Tommy came out on to the Bloomsbury street and looked about him for a taxi. The parcel he was carrying, though not heavy, was of a fairly awkward size. He looked up for a moment at the building he had just left. Eminently respectable, long established. Nothing you could fault there, nothing apparently wrong with Messrs Partingdale, Harris, Lockeridge and Partingdale, nothing wrong with Mr Eccles, no signs of alarm or despondency, no shiftiness or uneasiness. In books, Tommy thought gloomily, a mention of Mrs Lancaster or Mrs Johnson should have brought a guilty start or a shifty glance. Something to show that the names registered, that all was not well. Things didn’t seem to happen like that in real life. All Mr Eccles had looked like was a man who was too polite to resent having his time wasted by such an inquiry as Tommy had just made.
But all the same, thought Tommy to himself, I don’t like Mr Eccles. He recalled to himself vague memories of the past, of other people that he had for some reason not liked. Very often those hunches–for hunches is all they were–had been right. But perhaps it was simpler than that. If you had had a good many dealings in your time with personalities, you had a sort of feeling about them, just as an expert antique dealer knows instinctively the taste and look and feel of a forgery before getting down to expert tests and examinations. The thing just is wrong. The same with pictures. The same presumably with a cashier in a bank who is offered a first-class spurious banknote.

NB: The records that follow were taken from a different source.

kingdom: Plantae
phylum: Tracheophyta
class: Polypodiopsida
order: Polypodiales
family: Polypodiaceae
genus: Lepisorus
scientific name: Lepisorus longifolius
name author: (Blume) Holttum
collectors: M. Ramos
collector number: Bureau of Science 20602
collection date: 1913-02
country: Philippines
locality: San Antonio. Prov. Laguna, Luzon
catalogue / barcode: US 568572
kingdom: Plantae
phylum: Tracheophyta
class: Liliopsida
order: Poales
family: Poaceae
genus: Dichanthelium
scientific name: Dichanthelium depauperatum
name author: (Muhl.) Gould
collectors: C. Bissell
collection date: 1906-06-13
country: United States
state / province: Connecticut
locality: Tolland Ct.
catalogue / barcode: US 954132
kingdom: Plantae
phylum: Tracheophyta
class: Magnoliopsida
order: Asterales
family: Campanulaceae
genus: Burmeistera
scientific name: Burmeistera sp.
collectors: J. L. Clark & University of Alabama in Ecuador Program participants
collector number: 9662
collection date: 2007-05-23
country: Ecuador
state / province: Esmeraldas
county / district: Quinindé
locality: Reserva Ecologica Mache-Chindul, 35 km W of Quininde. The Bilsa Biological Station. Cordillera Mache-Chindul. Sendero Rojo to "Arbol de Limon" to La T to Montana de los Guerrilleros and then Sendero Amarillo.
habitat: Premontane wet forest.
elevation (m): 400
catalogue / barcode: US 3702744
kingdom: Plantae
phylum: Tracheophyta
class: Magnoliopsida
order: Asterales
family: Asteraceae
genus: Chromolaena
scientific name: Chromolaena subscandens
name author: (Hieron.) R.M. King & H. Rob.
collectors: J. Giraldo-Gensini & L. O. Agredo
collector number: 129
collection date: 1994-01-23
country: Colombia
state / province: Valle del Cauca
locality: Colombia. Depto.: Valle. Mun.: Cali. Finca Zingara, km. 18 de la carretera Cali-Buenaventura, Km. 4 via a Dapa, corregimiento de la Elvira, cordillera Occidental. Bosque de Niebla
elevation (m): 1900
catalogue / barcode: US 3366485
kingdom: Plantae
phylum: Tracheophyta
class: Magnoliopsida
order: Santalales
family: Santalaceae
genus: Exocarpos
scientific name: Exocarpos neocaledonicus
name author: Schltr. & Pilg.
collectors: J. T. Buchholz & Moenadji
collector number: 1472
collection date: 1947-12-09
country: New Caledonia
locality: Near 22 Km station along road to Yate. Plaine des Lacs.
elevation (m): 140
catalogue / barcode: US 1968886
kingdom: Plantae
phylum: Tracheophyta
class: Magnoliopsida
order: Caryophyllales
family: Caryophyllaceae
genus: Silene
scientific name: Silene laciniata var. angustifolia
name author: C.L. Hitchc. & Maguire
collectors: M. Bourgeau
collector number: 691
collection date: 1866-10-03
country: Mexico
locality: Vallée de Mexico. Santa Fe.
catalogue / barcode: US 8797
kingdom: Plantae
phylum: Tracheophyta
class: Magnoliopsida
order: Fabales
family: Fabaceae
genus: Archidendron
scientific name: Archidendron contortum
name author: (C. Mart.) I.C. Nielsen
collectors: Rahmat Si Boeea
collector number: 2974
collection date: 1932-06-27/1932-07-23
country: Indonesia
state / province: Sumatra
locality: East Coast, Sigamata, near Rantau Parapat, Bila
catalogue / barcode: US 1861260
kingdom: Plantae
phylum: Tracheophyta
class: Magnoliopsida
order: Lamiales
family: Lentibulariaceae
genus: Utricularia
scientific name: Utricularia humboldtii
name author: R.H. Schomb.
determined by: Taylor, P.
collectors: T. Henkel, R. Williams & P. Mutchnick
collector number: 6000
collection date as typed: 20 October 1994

‘He sounds all right,’ thought Tommy. ‘He looks all right, he speaks all right, but all the same–’ He waved frantically at a taxi which gave him a direct and cold look, increased its speed and drove on. ‘Swine,’ thought Tommy.
His eyes roved up and down the street, seeking for a more obliging vehicle. A fair amount of people were walking on the pavement. A few hurrying, some strolling, one man gazing at a brass plate just across the road from him. After a close scrutiny, he turned round and Tommy’s eyes opened a little wider. He knew that face. He watched the man walk to the end of the street, pause, turn and walk back again. Somebody came out of the building behind Tommy and at that moment the man opposite increased his pace a little, still walking on the other side of the road but keeping pace with the man who had come out of the door.